What this task involves: Repeat the listing exactly, line by line, and leave the pictures behind.

§ §

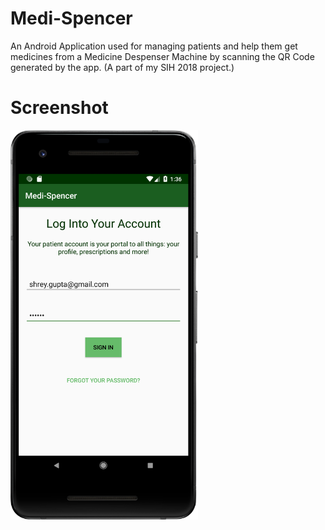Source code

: # Medi-Spencer
An Android Application used for managing patients and help them get medicines from a Medicine Despenser Machine by scanning the QR Code generated by the app. (A part of my SIH 2018 project.)


# Screenshot
<img src="https://github.com/guptashrey/Medi-Spencer/raw/master/Screenshots/device-2018-06-04-133707.png" width="300"/>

§ §

Output below:
Source code

: # Medi-Spencer
An Android Application used for managing patients and help them get medicines from a Medicine Despenser Machine by scanning the QR Code generated by the app. (A part of my SIH 2018 project.)


# Screenshot
<img src="https://github.com/guptashrey/Medi-Spencer/raw/master/Screenshots/device-2018-06-04-133707.png" width="300"/>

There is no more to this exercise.